- **Exercise**: From the first line of the records below through the line with "E. Driving metal", output each line exactly; skip the pictures.

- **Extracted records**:
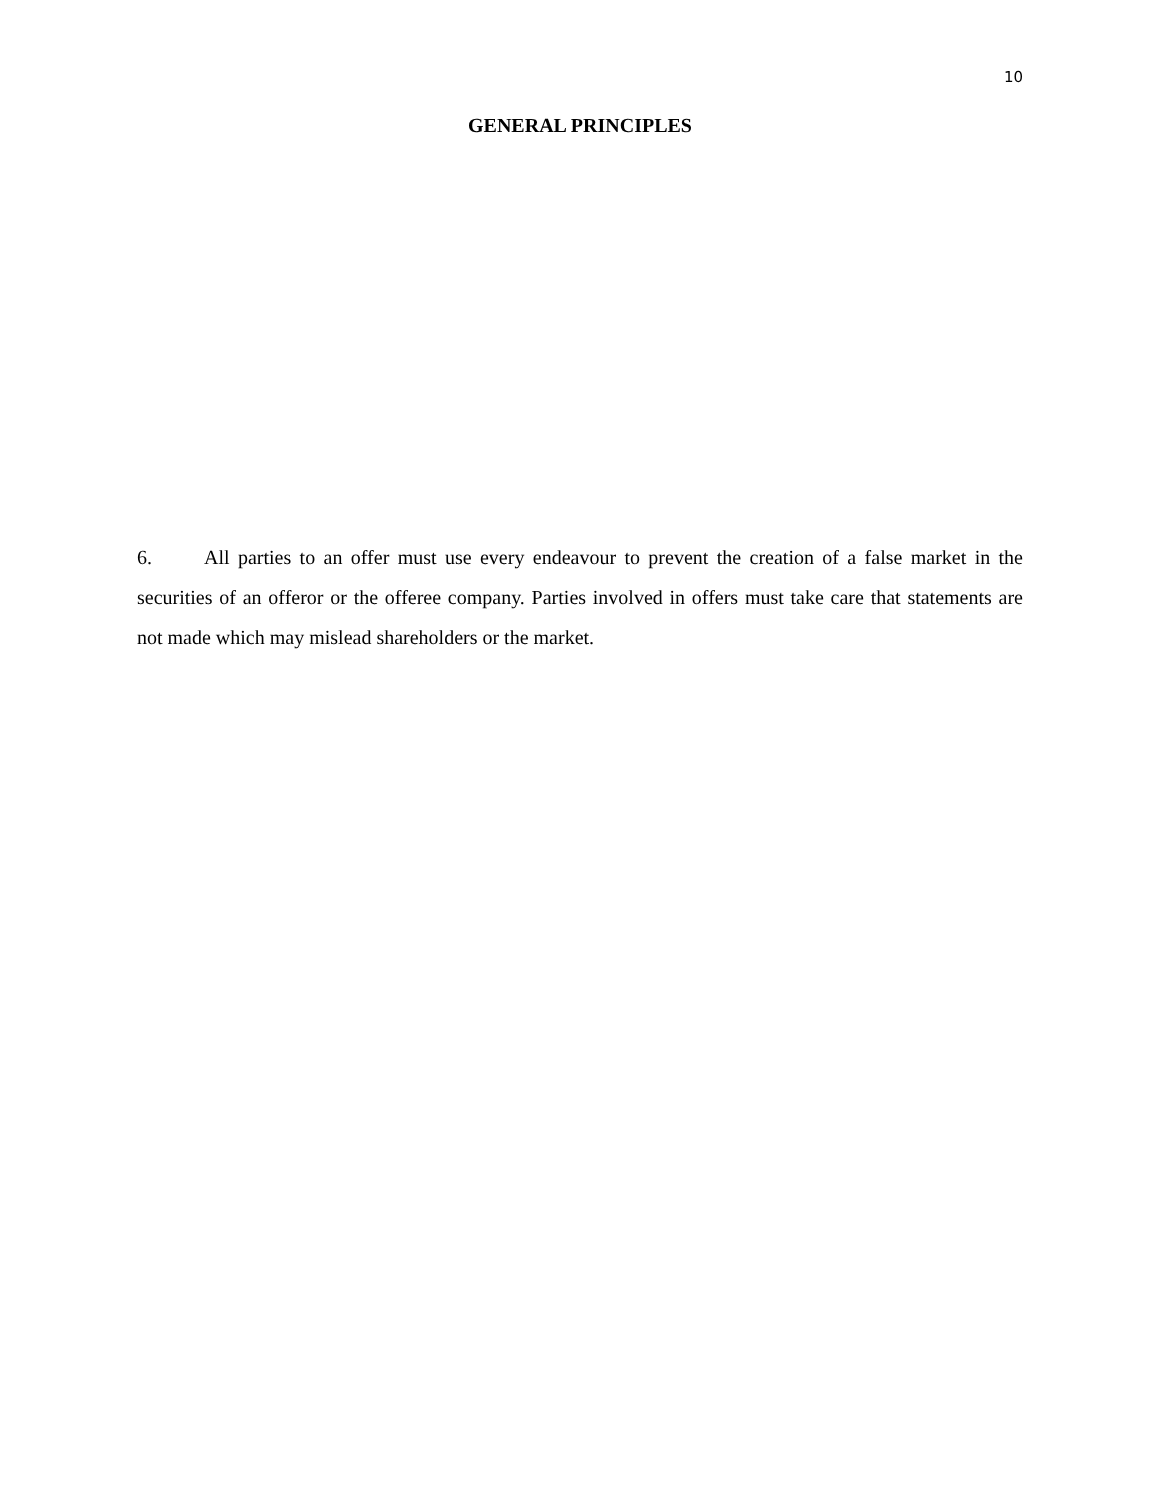10
GENERAL PRINCIPLES
6. All parties to an offer must use every endeavour to prevent the creation of a false market in the securities of an offeror or the offeree company. Parties involved in offers must take care that statements are not made which may mislead shareholders or the market.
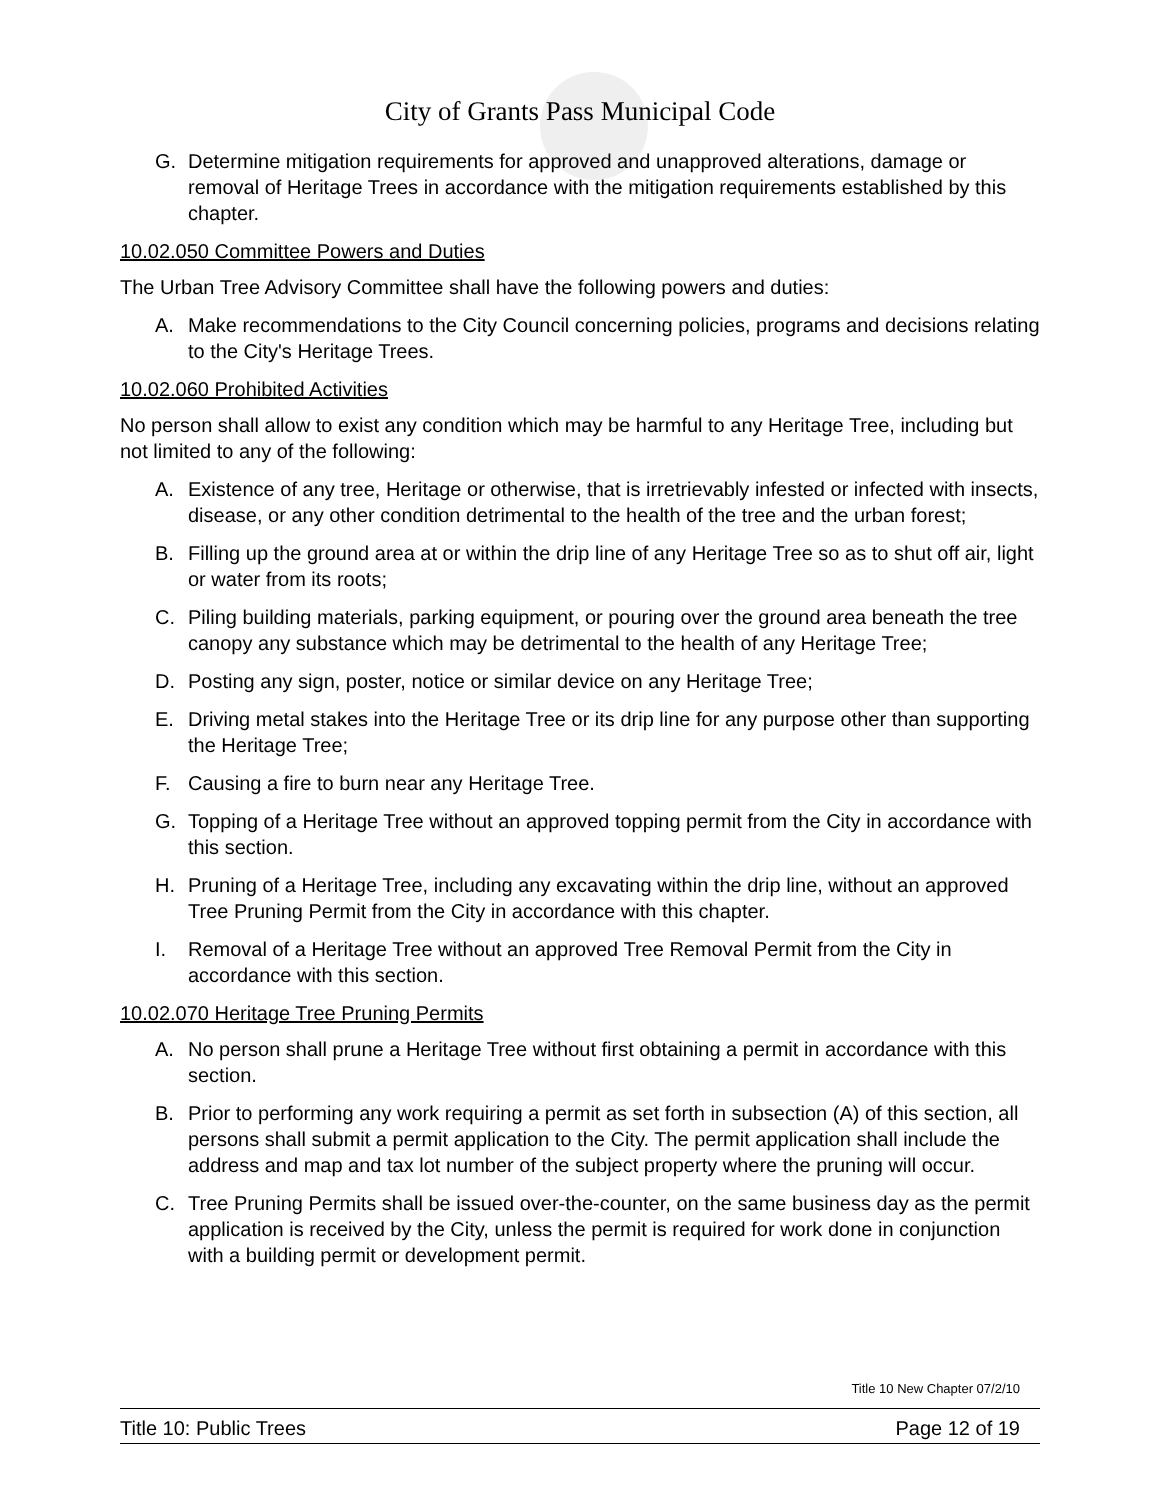City of Grants Pass Municipal Code
G. Determine mitigation requirements for approved and unapproved alterations, damage or removal of Heritage Trees in accordance with the mitigation requirements established by this chapter.
10.02.050 Committee Powers and Duties
The Urban Tree Advisory Committee shall have the following powers and duties:
A. Make recommendations to the City Council concerning policies, programs and decisions relating to the City's Heritage Trees.
10.02.060 Prohibited Activities
No person shall allow to exist any condition which may be harmful to any Heritage Tree, including but not limited to any of the following:
A. Existence of any tree, Heritage or otherwise, that is irretrievably infested or infected with insects, disease, or any other condition detrimental to the health of the tree and the urban forest;
B. Filling up the ground area at or within the drip line of any Heritage Tree so as to shut off air, light or water from its roots;
C. Piling building materials, parking equipment, or pouring over the ground area beneath the tree canopy any substance which may be detrimental to the health of any Heritage Tree;
D. Posting any sign, poster, notice or similar device on any Heritage Tree;
E. Driving metal stakes into the Heritage Tree or its drip line for any purpose other than supporting the Heritage Tree;
F. Causing a fire to burn near any Heritage Tree.
G. Topping of a Heritage Tree without an approved topping permit from the City in accordance with this section.
H. Pruning of a Heritage Tree, including any excavating within the drip line, without an approved Tree Pruning Permit from the City in accordance with this chapter.
I. Removal of a Heritage Tree without an approved Tree Removal Permit from the City in accordance with this section.
10.02.070 Heritage Tree Pruning Permits
A. No person shall prune a Heritage Tree without first obtaining a permit in accordance with this section.
B. Prior to performing any work requiring a permit as set forth in subsection (A) of this section, all persons shall submit a permit application to the City. The permit application shall include the address and map and tax lot number of the subject property where the pruning will occur.
C. Tree Pruning Permits shall be issued over-the-counter, on the same business day as the permit application is received by the City, unless the permit is required for work done in conjunction with a building permit or development permit.
Title 10 New Chapter 07/2/10
Title 10: Public Trees Page 12 of 19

- **Task output**:
10
GENERAL PRINCIPLES
6. All parties to an offer must use every endeavour to prevent the creation of a false market in the securities of an offeror or the offeree company. Parties involved in offers must take care that statements are not made which may mislead shareholders or the market.
City of Grants Pass Municipal Code
G. Determine mitigation requirements for approved and unapproved alterations, damage or removal of Heritage Trees in accordance with the mitigation requirements established by this chapter.
10.02.050 Committee Powers and Duties
The Urban Tree Advisory Committee shall have the following powers and duties:
A. Make recommendations to the City Council concerning policies, programs and decisions relating to the City's Heritage Trees.
10.02.060 Prohibited Activities
No person shall allow to exist any condition which may be harmful to any Heritage Tree, including but not limited to any of the following:
A. Existence of any tree, Heritage or otherwise, that is irretrievably infested or infected with insects, disease, or any other condition detrimental to the health of the tree and the urban forest;
B. Filling up the ground area at or within the drip line of any Heritage Tree so as to shut off air, light or water from its roots;
C. Piling building materials, parking equipment, or pouring over the ground area beneath the tree canopy any substance which may be detrimental to the health of any Heritage Tree;
D. Posting any sign, poster, notice or similar device on any Heritage Tree;
E. Driving metal stakes into the Heritage Tree or its drip line for any purpose other than supporting the Heritage Tree;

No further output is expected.